## About this task:
Reproduce the lines below verbatim. Pictures are to be omitted.

## Data section:
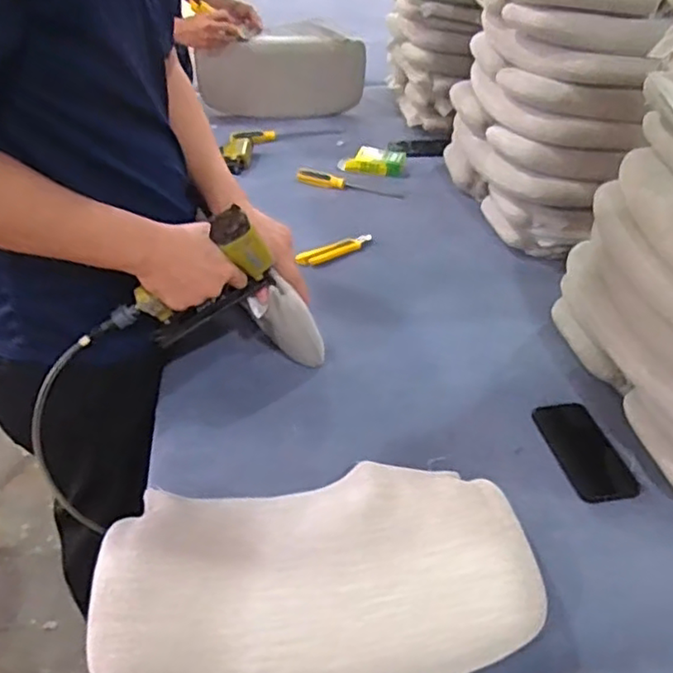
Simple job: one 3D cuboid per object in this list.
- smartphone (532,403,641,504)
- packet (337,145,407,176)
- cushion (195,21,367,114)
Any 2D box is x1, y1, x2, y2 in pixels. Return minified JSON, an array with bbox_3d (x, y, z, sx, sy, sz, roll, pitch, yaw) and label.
[{"bbox_3d":[0.333,0.152,0.867,0.084,0.008,0.162,-7,40,-11],"label":"smartphone"},{"bbox_3d":[0.086,-0.418,1.531,0.156,0.038,0.068,7,39,7],"label":"packet"},{"bbox_3d":[-0.136,-0.694,1.688,0.436,0.222,0.078,-7,40,-11],"label":"cushion"}]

## Answer to the exercise:
Simple job: one 3D cuboid per object in this list.
- smartphone (532,403,641,504)
- packet (337,145,407,176)
- cushion (195,21,367,114)
Any 2D box is x1, y1, x2, y2 in pixels. Return minified JSON, an array with bbox_3d (x, y, z, sx, sy, sz, roll, pitch, yaw) and label.
[{"bbox_3d":[0.333,0.152,0.867,0.084,0.008,0.162,-7,40,-11],"label":"smartphone"},{"bbox_3d":[0.086,-0.418,1.531,0.156,0.038,0.068,7,39,7],"label":"packet"},{"bbox_3d":[-0.136,-0.694,1.688,0.436,0.222,0.078,-7,40,-11],"label":"cushion"}]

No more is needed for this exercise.